## Supplied information
***

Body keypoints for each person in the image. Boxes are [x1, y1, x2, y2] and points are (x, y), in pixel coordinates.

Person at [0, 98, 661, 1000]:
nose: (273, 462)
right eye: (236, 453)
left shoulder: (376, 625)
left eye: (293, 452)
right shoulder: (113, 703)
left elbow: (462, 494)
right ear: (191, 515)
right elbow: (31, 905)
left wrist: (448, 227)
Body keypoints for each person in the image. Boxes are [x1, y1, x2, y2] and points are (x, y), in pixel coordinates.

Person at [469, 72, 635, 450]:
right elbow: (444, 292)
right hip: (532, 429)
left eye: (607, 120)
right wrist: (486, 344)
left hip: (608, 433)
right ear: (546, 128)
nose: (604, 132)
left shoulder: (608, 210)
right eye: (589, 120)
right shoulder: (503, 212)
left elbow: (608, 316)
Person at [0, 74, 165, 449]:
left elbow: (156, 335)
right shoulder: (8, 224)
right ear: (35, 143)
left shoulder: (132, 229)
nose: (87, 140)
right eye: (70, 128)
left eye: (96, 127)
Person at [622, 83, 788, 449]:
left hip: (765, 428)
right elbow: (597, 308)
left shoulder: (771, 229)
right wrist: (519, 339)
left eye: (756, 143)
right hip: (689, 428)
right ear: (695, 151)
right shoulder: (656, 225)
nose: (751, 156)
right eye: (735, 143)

***

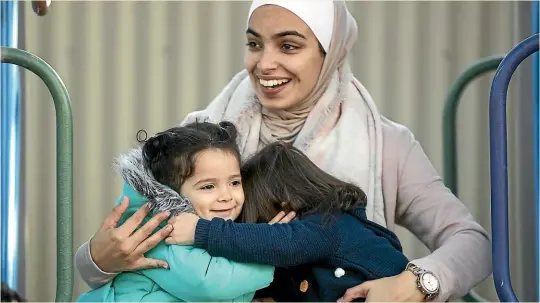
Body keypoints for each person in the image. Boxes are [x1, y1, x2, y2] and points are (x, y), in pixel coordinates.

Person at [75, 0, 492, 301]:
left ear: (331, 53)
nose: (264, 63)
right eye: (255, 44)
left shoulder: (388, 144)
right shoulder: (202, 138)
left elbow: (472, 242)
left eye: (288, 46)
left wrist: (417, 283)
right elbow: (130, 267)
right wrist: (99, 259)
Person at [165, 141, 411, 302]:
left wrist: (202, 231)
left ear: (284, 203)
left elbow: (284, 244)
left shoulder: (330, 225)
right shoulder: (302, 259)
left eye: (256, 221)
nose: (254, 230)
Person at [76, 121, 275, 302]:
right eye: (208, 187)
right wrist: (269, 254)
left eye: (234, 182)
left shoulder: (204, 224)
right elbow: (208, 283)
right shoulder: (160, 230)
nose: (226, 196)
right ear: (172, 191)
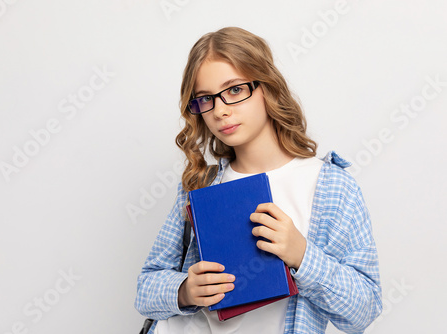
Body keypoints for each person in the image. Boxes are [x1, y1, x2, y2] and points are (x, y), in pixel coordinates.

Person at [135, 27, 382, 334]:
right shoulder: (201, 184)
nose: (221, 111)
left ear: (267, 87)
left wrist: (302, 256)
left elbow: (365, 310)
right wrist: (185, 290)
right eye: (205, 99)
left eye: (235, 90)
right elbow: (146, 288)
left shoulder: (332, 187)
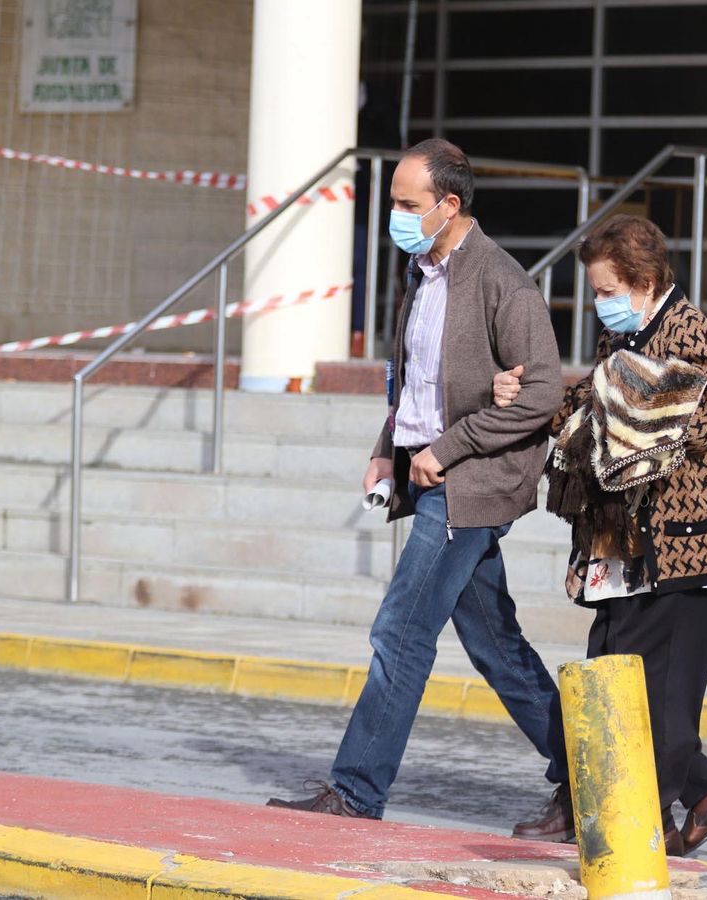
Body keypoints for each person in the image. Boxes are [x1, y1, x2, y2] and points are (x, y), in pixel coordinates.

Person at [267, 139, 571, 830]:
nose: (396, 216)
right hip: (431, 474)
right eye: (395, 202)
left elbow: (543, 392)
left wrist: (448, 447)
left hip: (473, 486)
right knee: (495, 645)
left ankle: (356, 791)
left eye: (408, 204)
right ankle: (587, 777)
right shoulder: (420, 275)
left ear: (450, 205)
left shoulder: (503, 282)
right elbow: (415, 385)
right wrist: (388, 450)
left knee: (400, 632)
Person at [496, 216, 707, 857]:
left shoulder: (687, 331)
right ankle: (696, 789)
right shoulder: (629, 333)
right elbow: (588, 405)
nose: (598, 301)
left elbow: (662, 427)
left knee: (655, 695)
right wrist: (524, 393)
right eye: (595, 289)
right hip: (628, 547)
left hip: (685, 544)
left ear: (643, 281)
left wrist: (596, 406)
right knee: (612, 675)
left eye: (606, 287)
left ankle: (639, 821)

***

## Brief
From the records above, copy only the lines starting with the line that holds "left shoulder: (503, 282)" and going on through the line that holds "left ankle: (639, 821)", exactly as written.

## Task result
left shoulder: (503, 282)
right elbow: (415, 385)
right wrist: (388, 450)
left knee: (400, 632)
Person at [496, 216, 707, 857]:
left shoulder: (687, 331)
right ankle: (696, 789)
right shoulder: (629, 333)
right elbow: (588, 405)
nose: (598, 301)
left elbow: (662, 427)
left knee: (655, 695)
right wrist: (524, 393)
right eye: (595, 289)
right hip: (628, 547)
left hip: (685, 544)
left ear: (643, 281)
left wrist: (596, 406)
right knee: (612, 675)
left eye: (606, 287)
left ankle: (639, 821)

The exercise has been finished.